They came in soccer uniforms, bearing prom bouquets, photographs, signs and balloons in school colors.
They came to pray for Lacey Gallagher, an 18-year-old senior at Little Flower Catholic High School for Girls, who was killed early Saturday in an SUV crash on the Pennsylvania Turnpike that injured six other young people after Little Flower's senior prom.
More than 500 mourners, most of them Little Flower students, packed the Holy Name of Jesus Church, at Berks and Gaul streets, Fishtown, last night to share a grief that was difficult to share.
Heavy sobs filled the church, and a fire-rescue wagon was called when a woman fainted. Gallagher's parents also collapsed when mourners left the church and formed a large circle outside to sing and pray. But they quickly recovered.
The soccer uniforms were worn in homage to the fact that Gallagher had been a standout member of the school soccer team, good enough to win an athletic scholarship to Chestnut Hill College, school officials said.
The Most Rev.

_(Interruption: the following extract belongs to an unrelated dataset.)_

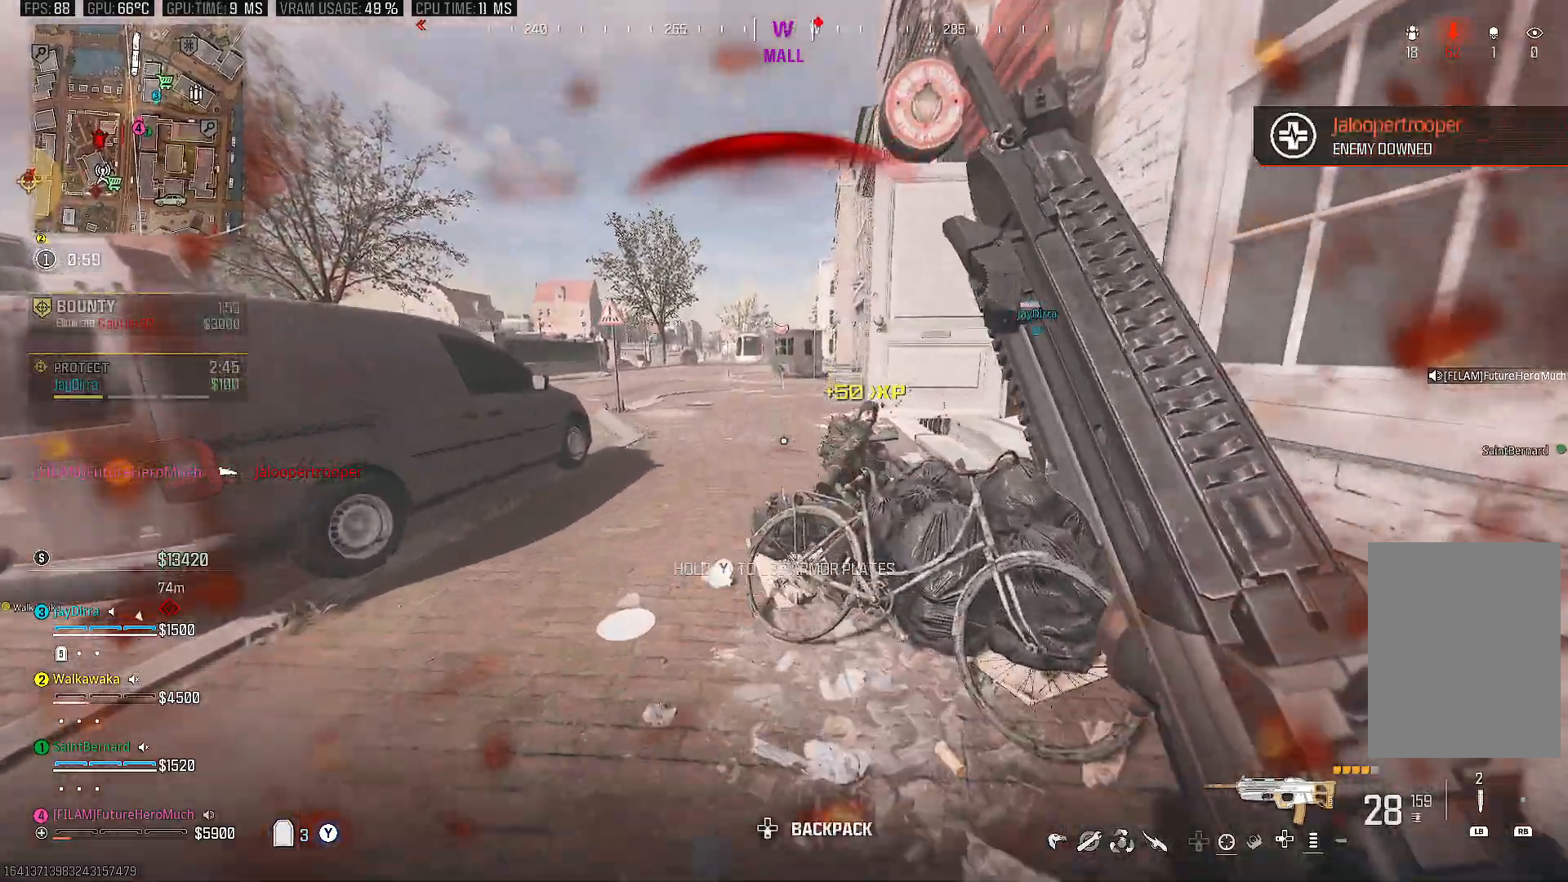
{"buttons": [], "left_stick": "right", "right_stick": "center", "events": [[133, "right_stick", "down-right"], [367, "right_stick", "center"], [433, "left_stick", "right"]]}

Joseph P. McFadden, auxiliary bishop of the Philadelphia Archdiocese, spoke in a prayer to God, saying, "You're the one who gave Lacey to us as a gift."
Gallagher and the six other occupants were thrown from the 2001 Suzuki XL-7 on the turnpike in Milford Township, Bucks County, about 3 a.m.
The vehicle was heading north in the left lane when it struck the center cement barrier, and spun clockwise across the road. It then rolled over "numerous times" before coming to a stop on its roof, state police said.
Among the most seriously injured was Sean Monaghan, 17-year-old senior at Roman Catholic High School and an outstanding baseball player.
His coach, Joe Tremoglie, said Sean was driving the van and indications are that he fell asleep at the wheel.
There was no indication of alcohol or drug use, police said.
Apparently none of the occupants of SUV was wearing a seatbelt, the coach said.
Monaghan was in stable condition yesterday afternoon at St. Luke's Hospital in Bethlehem, where he was in the intensive-care unit. Two other victims were taken to Lehigh Valley Medical Center, police said.
Two of the other injured were identified as Katelynn Brooks, 18, and Patrick Shiffer, 19.
Sister Donna Shallo, president of Little Flower, said in a statement that the school community is devastated by the tragedy. "Lacey embodied the spirit of Little Flower with her love of athletics and her devotion to her family, friends and school," she said.
Little Flower High, at 10th and Lycoming streets, was open Saturday and yesterday for students who wanted to go to the chapel for comfort and prayer.
Counselors joined administrators to talk with students. Counselors also were to be on hand today.
Monaghan, a first-year varsity player at Roman, was enjoying a fine season and was described by Tremoglie as "one of my three best players."
Tremoglie said Saturday was traumatic for the team. "My players were calling me hysterical because they'd heard rumors Sean had passed away, or was left paralyzed," he said.
The team practiced yesterday, and the players, though "upset and concerned for Sean," voted to play today's Catholic South game against visiting Cardinal O'Hara.
Staff writers Ted Silary and Christine Olley contributed to this report.